Sakes alive, good buddy, that’s the point of a convoy. Safety in numbers.

The most romanticized truckers were independents, owning their own rigs and arranging their own delivery contracts. The energy crisis and the 55-mile-an-hour speed limit hit these guys hard. They were facing a huge increase in costs and didn’t have the leverage to pass it on to their customers. Their way of life was in jeopardy, much like when cowboys were fenced in by barbed wire. And people kind of responded to that.

Remember Claude Akins in *Movin’ On*? And the Merle Haggard theme song? Ah, them was good times.

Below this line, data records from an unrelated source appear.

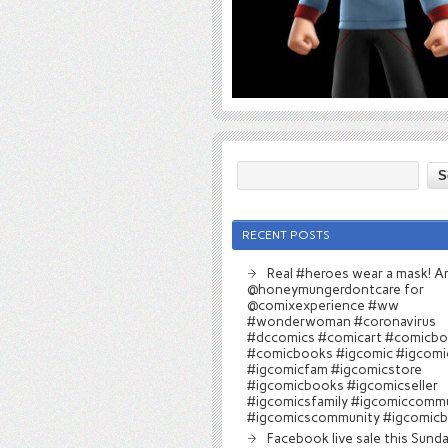
RECENT POSTS
Real #heroes wear a mask! Ar
@honeymungerdontcare for
@comixexperience #ww
#wonderwoman #coronavirus
#dccomics #comicart #comicb
#comicbooks #igcomic #igcomi
#igcomicfam #igcomicstore
#igcomicbooks #igcomicseller
#igcomicsfamily #igcomiccomm
#igcomicscommunity #igcomic
Facebook live sale this Sund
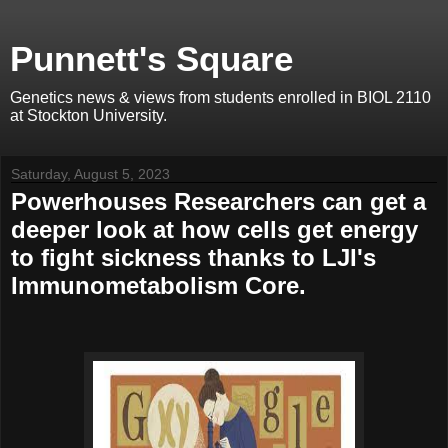
Punnett's Square
Genetics news & views from students enrolled in BIOL 2110
at Stockton University.
Saturday, August 5, 2023
Powerhouses Researchers can get a
deeper look at how cells get energy
to fight sickness thanks to LJI's
Immunometabolism Core.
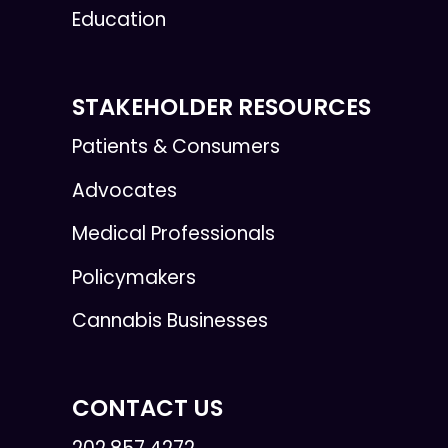
Education
STAKEHOLDER RESOURCES
Patients & Consumers
Advocates
Medical Professionals
Policymakers
Cannabis Businesses
CONTACT US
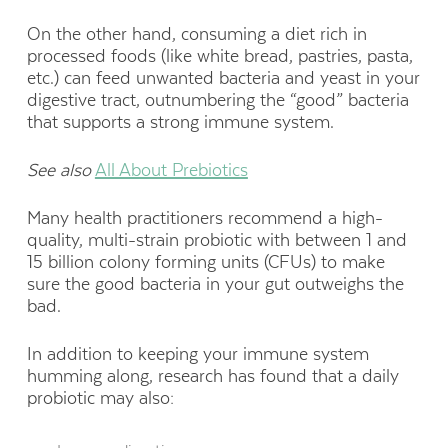
On the other hand, consuming a diet rich in
processed foods (like white bread, pastries, pasta,
etc.) can feed unwanted bacteria and yeast in your
digestive tract, outnumbering the “good” bacteria
that supports a strong immune system.
See also
All About Prebiotics
Many health practitioners recommend a high-
quality, multi-strain probiotic with between 1 and
15 billion colony forming units (CFUs) to make
sure the good bacteria in your gut outweighs the
bad.
In addition to keeping your immune system
humming along, research has found that a daily
probiotic may also:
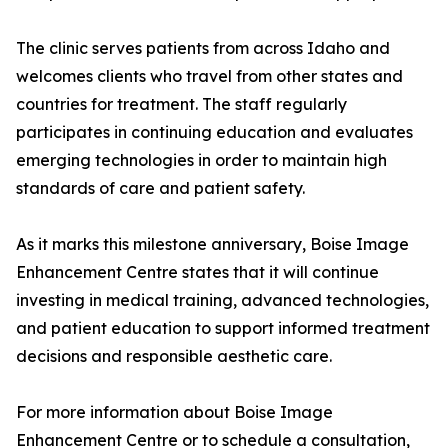
The clinic serves patients from across Idaho and
welcomes clients who travel from other states and
countries for treatment. The staff regularly
participates in continuing education and evaluates
emerging technologies in order to maintain high
standards of care and patient safety.
As it marks this milestone anniversary, Boise Image
Enhancement Centre states that it will continue
investing in medical training, advanced technologies,
and patient education to support informed treatment
decisions and responsible aesthetic care.
For more information about Boise Image
Enhancement Centre or to schedule a consultation,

My understanding is that truckers were folk heroes of sorts at that time because of their well publicized union activity (with Jimmy Hoffa)

It also helped that the C.W. McCall character was originally developed as the spokesperson for Old Home bread ads and had already had another trucking related hit with “Old Home Fill’er up and Keep-on-a-trucking café”, so people were getting exposure to the lifestyle even in their normal lives.

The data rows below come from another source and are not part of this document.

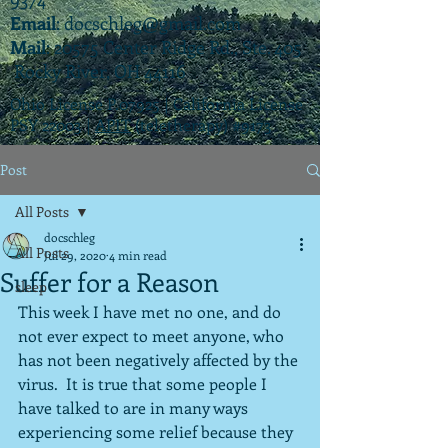
Email
:
docschleg@gmail.com
Mail
: 20575 Center Ridge Rd., Ste. 405
Rocky River, OH 44116
Ohio License P.07925 | California License
PSY 22003 |
APIT
(teletherapy) #9173
Post
All Posts
docschleg
All Posts
Jul 29, 2020
4 min read
Suffer for a Reason
sleep
This week I have met no one, and do 
not ever expect to meet anyone, who 
has not been negatively affected by the 
virus.  It is true that some people I 
have talked to are in many ways 
experiencing some relief because they 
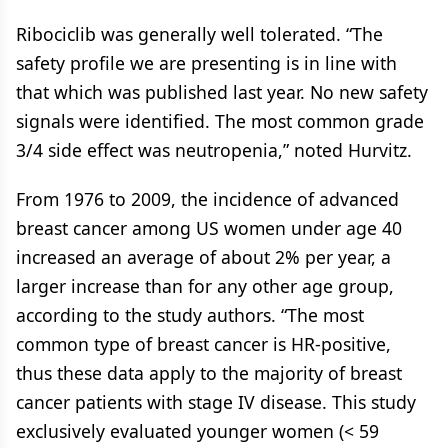
Ribociclib was generally well tolerated. “The
safety profile we are presenting is in line with
that which was published last year. No new safety
signals were identified. The most common grade
3/4 side effect was neutropenia,” noted Hurvitz.
From 1976 to 2009, the incidence of advanced
breast cancer among US women under age 40
increased an average of about 2% per year, a
larger increase than for any other age group,
according to the study authors. “The most
common type of breast cancer is HR-positive,
thus these data apply to the majority of breast
cancer patients with stage IV disease. This study
exclusively evaluated younger women (< 59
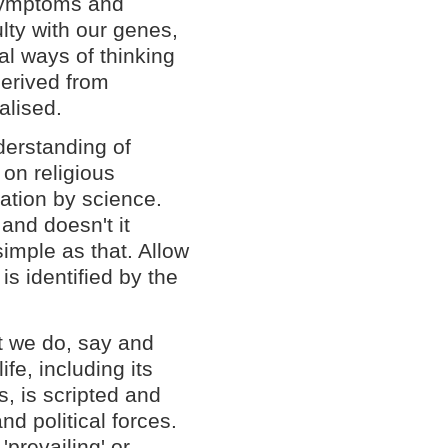
 symptoms and
lty with our genes,
al ways of thinking
derived from
alised.
derstanding of
 on religious
nation by science.
 and doesn't it
simple as that. Allow
is identified by the
at we do, say and
fe, including its
, is scripted and
d political forces.
'prevailing' or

… and this was the same culture that elected Jimmy Carter president… :smack:

“Big wheels rollin’…
Big wheels rollin’, movin’ on…”

Oh, yeah, I remember it. Funny thing is, about a year ago I found it on one of those off-off brand TV stations (like COZI or one of those) and was excited to watch a show that I used to love when I was ten.

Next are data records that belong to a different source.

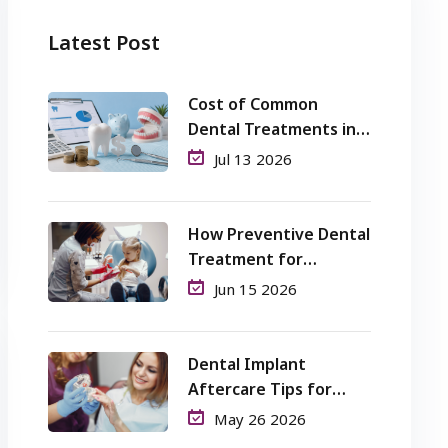
Latest Post
Cost of Common
Dental Treatments in
Perth: What Patients
Jul 13 2026
Should Know
How Preventive Dental
Treatment for
Children Helps Avoid
Jun 15 2026
Cavities and Pain?
Dental Implant
Aftercare Tips for
Long-Term Success
May 26 2026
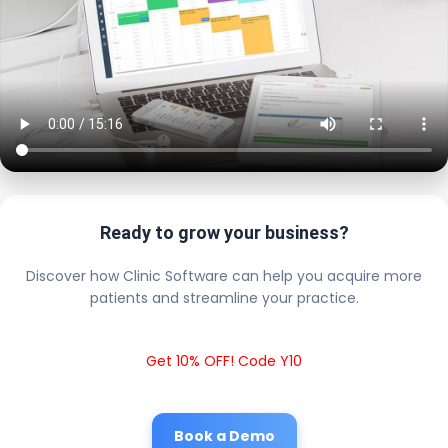
Ready to grow your business?
Discover how Clinic Software can help you acquire more
patients and streamline your practice.
Get 10% OFF! Code Y10
Book a Demo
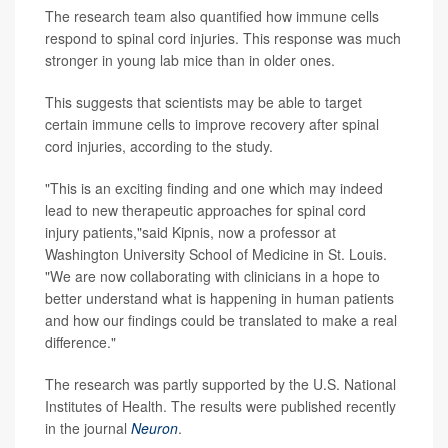
The research team also quantified how immune cells
respond to spinal cord injuries. This response was much
stronger in young lab mice than in older ones.
This suggests that scientists may be able to target
certain immune cells to improve recovery after spinal
cord injuries, according to the study.
"This is an exciting finding and one which may indeed
lead to new therapeutic approaches for spinal cord
injury patients,"said Kipnis, now a professor at
Washington University School of Medicine in St. Louis.
"We are now collaborating with clinicians in a hope to
better understand what is happening in human patients
and how our findings could be translated to make a real
difference."
The research was partly supported by the U.S. National
Institutes of Health. The results were published recently
in the journal
Neuron
.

It was…pretty bad, but no worse than the usual hour-long '70s fare.

My mother had a crush on Claude Akins. I could never quite figure that one out.

Don’t forget-it wasn’t just Convoy the song. It was Convoy the movie. And White Line Fever. And the aforementioned Movin On. And Steel Cowboy. There was an episode of McCloud featuring truckers. Everyone wanted in on that trucker action.

Plus the CB craze hit other movies as an incidental feature. Kids in your average 70s teen romp used CBs.

And I have to add that Wolf Creek Pass is the superior CW McCall trucker song. The imagery is better, and the song makes more sense.

The sign said clearance to the 12 foot line
But them chickens was stacked to thirteen-nine
We shot that tunnel at a hundred and ten
Like gas through a funnel and eggs through a hen
We took that top row of chickens off
slicker than scum off a Louisiana swamp

Nah. The Teamsters were widely regarded as corrupt, and Hoffa was gone by the time of the CB craze. The most romanticized truckers, the independent owner-operators, were to some degree rivals of the Teamsters.

Good old Mavis. I love that song.

Here’s the original Old Home commercial, for those who haven’t seen it.

Proto-C.W.! “Convoy” grew out of this (as, obviously, did “Old Home Fill ‘er Up and Keep on a Truckin’ Cafe”)

I never thought of it that way, but you’re right. C.W. McCall was the white Gil Scott-Heron!

I don’t quite understand “forced their selves [sic] into a culture that wasn’t theirs to share.” All artifacts of culture take on a life of their own. Sometimes for good, sometimes for ill, usually a combination of the two. I’m not seeing an qualitative equivalence between the nature of CB radio and all the other fads you derisively list.

Were non-truckers who got home CBs and talked to truckers on the road “stupid to truckers”? No doubt in some cases, they were. But I personally know of families who invested whole-hog into this phenomenon, were completely sincere in what they did, and were more than just bandwagon-jumpers. They seemed to get a lot out of it.

I would guess at least some percentage of truckers did too. Those who didn’t had a simple remedy…tune out/refuse to respond to people they didn’t care to, and switch to another of the 20+ channels available.

In the end, the way it all came down was dependent on the quality of the people on either end of the microphone…just like in real life.

Note that MAD magazine made a point of ignoring CB radios every month.

My problem was the “progression” from “little” convoy to “great big” to “mighty”.

May as well link to that one, which for some reason my parents loved and I basically memorized b/c the 45 was played so much. Man, that takes me back.

Thanks so much for finding that - it was played endlessly in my state (South Dakota) as a point of pride almost. There are even some sequel commercials I believe.

Recall too that Steven Speilberg’s TV movie Duel came out just before that time (1971).

I almost mentioned this, too. We had a car Like Weaver’s at that time.